* **Itens de dados**
________________________
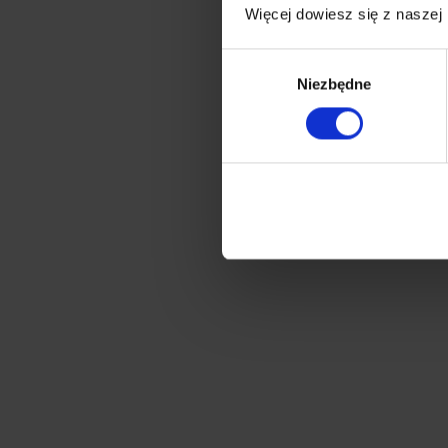
Więcej dowiesz się z naszej
Wybór
Niezbędne
zgody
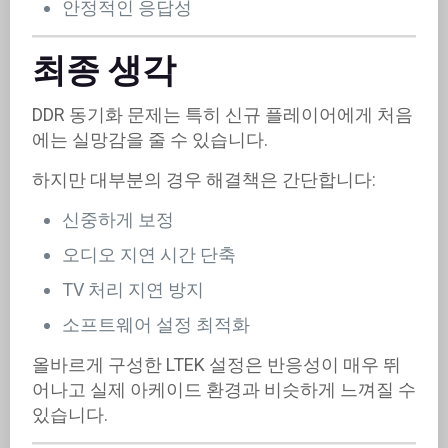
안정적인 응답성
최종 생각
DDR 동기화 문제는 특히 신규 플레이어에게 처음
에는 실망감을 줄 수 있습니다.
하지만 대부분의 경우 해결책은 간단합니다:
신중하게 보정
오디오 지연 시간 단축
TV 처리 지연 방지
소프트웨어 설정 최적화
올바르게 구성한 LTEK 설정은 반응성이 매우 뛰
어나고 실제 아케이드 환경과 비슷하게 느껴질 수
있습니다.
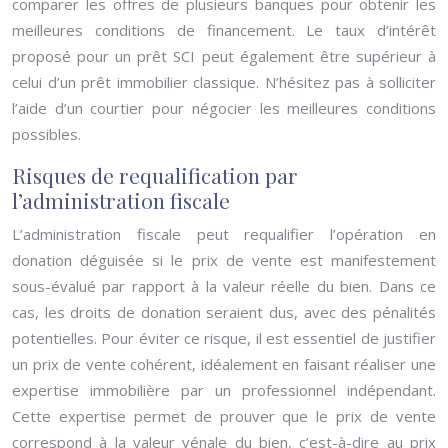
comparer les offres de plusieurs banques pour obtenir les
meilleures conditions de financement. Le taux d’intérêt
proposé pour un prêt SCI peut également être supérieur à
celui d’un prêt immobilier classique. N’hésitez pas à solliciter
l’aide d’un courtier pour négocier les meilleures conditions
possibles.
Risques de requalification par
l’administration fiscale
L’administration fiscale peut requalifier l’opération en
donation déguisée si le prix de vente est manifestement
sous-évalué par rapport à la valeur réelle du bien. Dans ce
cas, les droits de donation seraient dus, avec des pénalités
potentielles. Pour éviter ce risque, il est essentiel de justifier
un prix de vente cohérent, idéalement en faisant réaliser une
expertise immobilière par un professionnel indépendant.
Cette expertise permet de prouver que le prix de vente
correspond à la valeur vénale du bien, c’est-à-dire au prix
________________________
* **Objetivo do exercício**
Reescreva todas as linhas, da que contém "comparer les offres" até a que contém "donation déguisée si", substituindo "courtier" por "conseiller" e deixando o restante inalterado.

* **Resultado do exercício**
comparer les offres de plusieurs banques pour obtenir les
meilleures conditions de financement. Le taux d’intérêt
proposé pour un prêt SCI peut également être supérieur à
celui d’un prêt immobilier classique. N’hésitez pas à solliciter
l’aide d’un conseiller pour négocier les meilleures conditions
possibles.
Risques de requalification par
l’administration fiscale
L’administration fiscale peut requalifier l’opération en
donation déguisée si le prix de vente est manifestement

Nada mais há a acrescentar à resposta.